### TASK PROMPT
Transcribe all the entries word for word, but omit the images.

### DATASET EXCERPTS
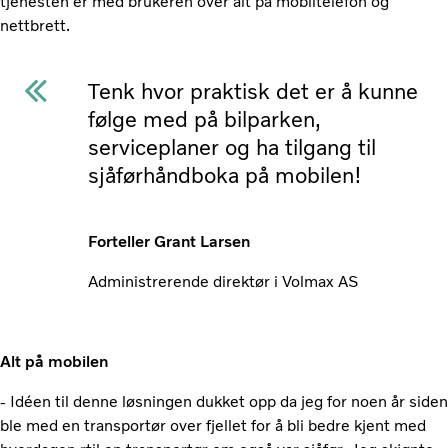
tjenesten er med brukeren over alt på mobiltelefon og
nettbrett.
Tenk hvor praktisk det er å kunne
følge med på bilparken,
serviceplaner og ha tilgang til
sjåførhåndboka på mobilen!
Forteller Grant Larsen
Administrerende direktør i Volmax AS
Alt på mobilen
- Idéen til denne løsningen dukket opp da jeg for noen år siden
ble med en transportør over fjellet for å bli bedre kjent med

### YOUR SOLUTION
tjenesten er med brukeren over alt på mobiltelefon og
nettbrett.
Tenk hvor praktisk det er å kunne
følge med på bilparken,
serviceplaner og ha tilgang til
sjåførhåndboka på mobilen!
Forteller Grant Larsen
Administrerende direktør i Volmax AS
Alt på mobilen
- Idéen til denne løsningen dukket opp da jeg for noen år siden
ble med en transportør over fjellet for å bli bedre kjent med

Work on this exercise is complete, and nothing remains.